Internationaler Stefan-Heym-Preis 2013 geht an Christoph Hein

Der Internationale Stefan-Heym-Preis der Stadt Chemnitz geht im Jahr 2013 an Christoph Hein.

Am Dienstagnachmittag ist im Chemnitzer Rathaus der Preisträger des Stefan-Heym-Preises 2013 bekannt gegeben worden.

Die mit 40.000 Euro dotierte Auszeichnung geht an den deutschen Schriftsteller Christoph Hein.

Das Werk des 1944 geborenen Hein umfasst zahlreiche Romane, Essays, Erzählungen und Theaterstücke. Zu DDR-Zeiten gehörte er zu den kritischen Stimmen im Schriftstellerverband.

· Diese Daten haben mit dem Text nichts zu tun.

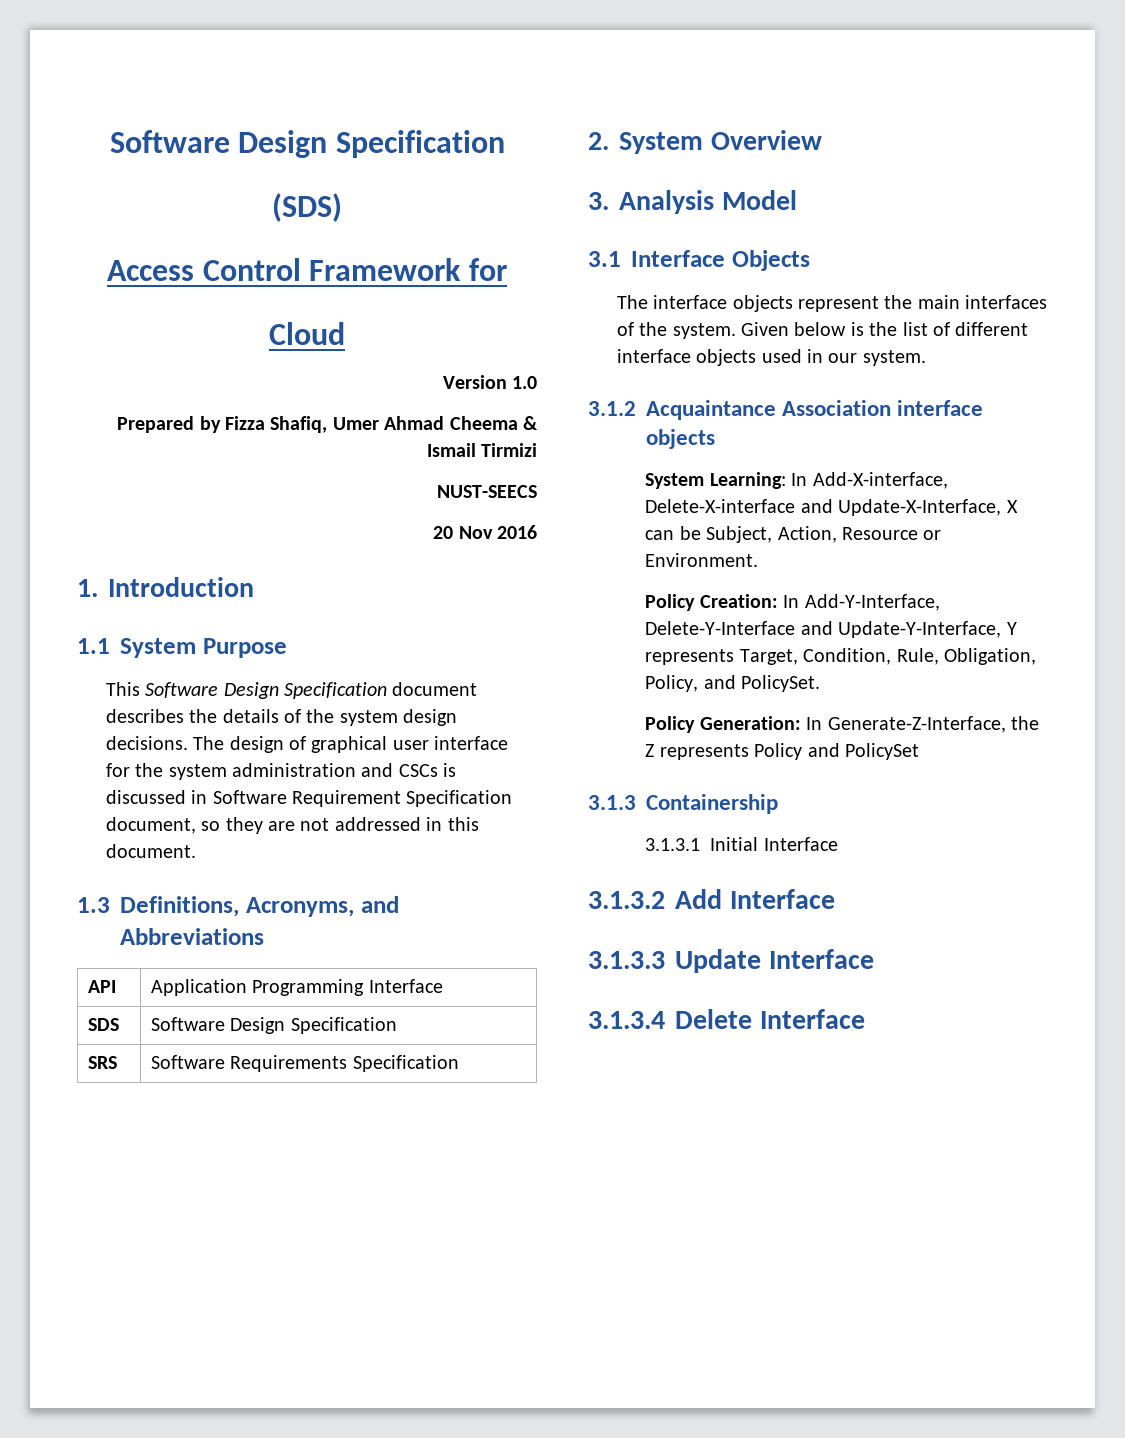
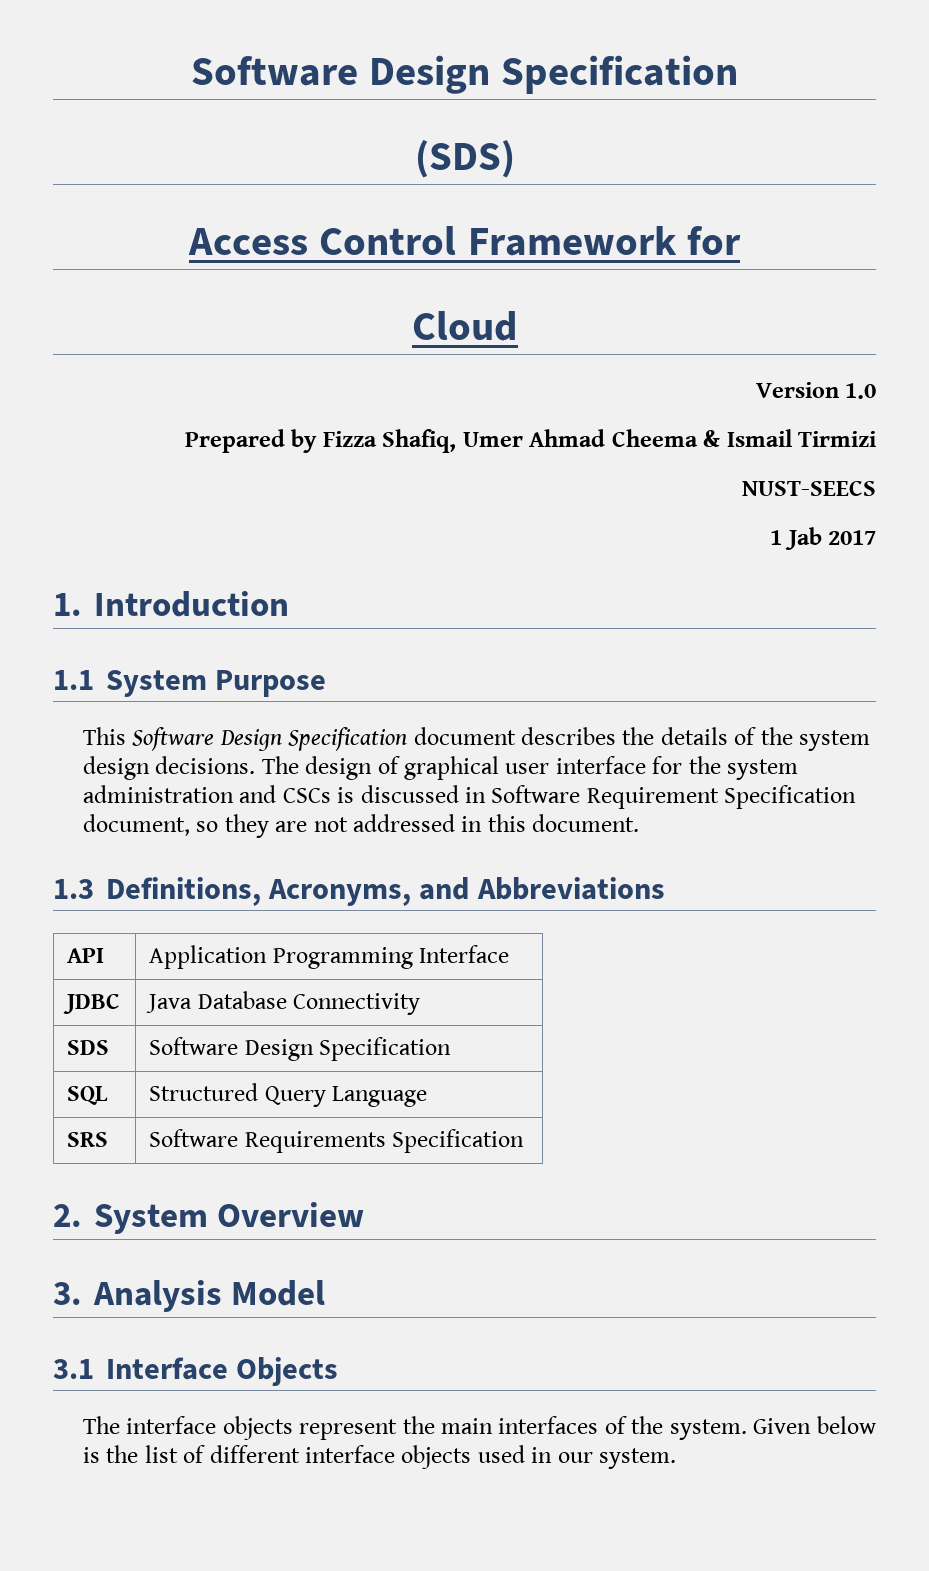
[433,525,537,539] 20 Nov 2016 -> [770,527,876,550] 1 Jab 2017
(443, 986) none -> [63,994,121,1014] [146,991,421,1015] // JDBC | Java Database Connectivity
(397, 1025) none -> [67,1086,109,1105] [149,1083,428,1107] // SQL | Structured Query Language
[588,400,984,420] [646,429,715,449] [645,472,948,489] [645,499,1018,516] [645,526,942,543] [645,553,759,567] [645,594,940,611] [645,621,1017,638] [645,648,1037,665] [645,675,821,692] [645,716,1040,733] [645,743,920,760] [588,794,778,814] [645,837,838,851] [588,889,835,909] [588,949,874,973] [588,1009,865,1029] // 3.1.2 Acquaintance Association interface objects // System Learning: In Add-X-interface, Delete-X-interface and Update-X-Interface, X can be Subject, Action, Resource or Environment. // Policy Creation: In Add-Y-Interface, Delete-Y-Interface and Update-Y-Interface, Y represents Target, Condition, Rule, Obligation, Policy, and PolicySet. // Policy Generation: In Generate-Z-Interface, the Z represents Policy and PolicySet // 3.1.3 Containership // 3.1.3.1 Initial Interface // 3.1.3.2 Add Interface // 3.1.3.3 Update Interface // 3.1.3.4 Delete Interface -> (677, 1458) none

Barbara Ludwig (SPD) Oberbürgermeisterin Chemnitz

Der Preis wird im kommenden Jahr am 10. April verliehen – dem 100. Geburtstag des berühmten Chemnitzer Autors Stefan Heym.

Zum Preisträger
Christoph Hein, geboren am 8. April 1944, zählt zu den profiliertesten Autoren der Gegenwart. Sein literarisches Werk umfasst Romane, Essays, Erzählungen, Theaterstücke, Lyrik und Kinderbücher. International bekannt wurde er 1982 durch die Novelle „Der fremde Freund“ (1983 in der Bundesrepublik unter dem Titel „Drachenblut“ erschienen). Zu seinen berühmtesten Romanen gehören „Der Tangospieler“ (1988) oder „Willenbrock“ (2000), der von Andreas Dresen verfilmt wurde. Sein jüngstes Werk ist „Weiskerns Nachlass“ (2011). 1998 wurde Christoph Hein zum ersten Präsidenten des wiedervereinigten P.E.N.-Zentrums gewählt. Außerdem fungierte er bis 2006 als Mitherausgeber des „Freitag“.

Geboren wurde Christoph Hein im schlesischen Heizendorf, aufgewachsen ist er in Bad Düben. 1960 siedelte er, um als Pfarrerssohn Abitur machen zu können, nach West-Berlin über. Vor seinem Studium der Logik und Philosophie in Leipzig und Berlin (1967 bis 1970) verdiente Hein seinen Lebensunterhalt als Montagearbeiter, Buchhändler und Regieassistent bei Benno Besson am Deutschen Theater und der Volksbühne. Nach dem Studium kehrte er als Dramaturg an die Volksbühne zurück, wo er ab 1973 neben Heiner Müller als Hausregisseur engagiert war. Seit 1979 ist Christoph Hein freischaffender Schriftsteller. Auch als Mitglied des P.E.N.-Zentrums der DDR mischte er sich kritisch in Debatten ein, protestierte beispielsweise auf dem X. Schriftstellerkongress 1987 gegen die Zensur oder zwei Jahre später gegen die Verhaftung Václav Havels. Am 4. November 1989 zählte Christoph Hein zu den Rednern der Demonstration der Kulturschaffenden auf dem Berliner Alexanderplatz.

Christoph Hein ist vielfach preisgekrönt, zuletzt mit dem Uwe-Johnson-Preis (2012), dem Eichendorff-Literaturpreis (2010) oder dem Walter-Hasenclever-Literaturpreis (2008). Außerdem ist er Träger des Bundesverdienstkreuzes (1994).